Up in the air - again

It has been an almost never ending story ever since the Italian government started looking around for a buyer to bail out the country’s troubled state airline, Alitalia.

But it looks as though the end is in sight – yet again. How often those words have been said in recent months does not bear repeating. Unhappily it’s unlikely to be the outcome Rome would have wished for.

That’s because Air France-KLM has abandoned its plans to takeover the airline.

Talks collapsed on Wednesday when Air France boss, Jean-Cyril Spinetta, walked away from the negotiating table after discovering that Alitalia’s unions were trying to seal a deal with an Italian company instead.

The French-Dutch group’s offer of €139 million would have meant the loss of 2,100 jobs, the phasing out of Alitalia’s cargo service and part of its maintenance facilities – all of which would have needed the approval of the unions.

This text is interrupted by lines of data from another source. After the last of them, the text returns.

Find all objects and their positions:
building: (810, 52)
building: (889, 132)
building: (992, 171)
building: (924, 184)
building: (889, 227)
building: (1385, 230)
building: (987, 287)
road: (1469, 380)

When they refused to budge, Spinetta threw in the towel saying that the impasse was regrettable especially as far as he (and many others) were concerned, as the takeover represented the only long-term chance for the airline’s survival.

Alitalia has a debt of around €1.2 billion, loses more than €1 million a day and hasn’t notched up an annual profit since 2002. Just to add to the woes, the company also has a fleet of ageing, gas-guzzling aircraft and a 20,000 plus workforce that seems to spend just as much time on the ground striking as it does in the air flying

The Italian government had been looking around for a potential buyer for its 49.9 per cent stake in the company for more than a year until it finally agreed to the Air France offer.

Before the talks collapsed, the Italian economics minister, Tommaso Padoa-Schioppa, had said that the Air France deal was the only lifeline for Alitalia. He had warned beforehand that if the planned purchase failed the only alternative would be to put the airline into emergency administration, with the likely outcome that any restructuring would be even more painful than the consequences of an Air France takeover.

The double whammy was completed on Wednesday when Maurizio Prato resigned. He was the chairman of Alitalia and the man Rome had charged with finding a buyer.

The whole mess leaves the airline even closer to the brink of bankruptcy less than two weeks ahead of parliamentary elections and its shares have been suspended.

One of the principle opponents of the government's sale of Alitalia (to a non-Italian company) has been prime ministerial candidate Silvio Berlusconi.

He and the unions could now well get their wish, with Alitalia indeed not falling into foreign ownership - but instead going under completely.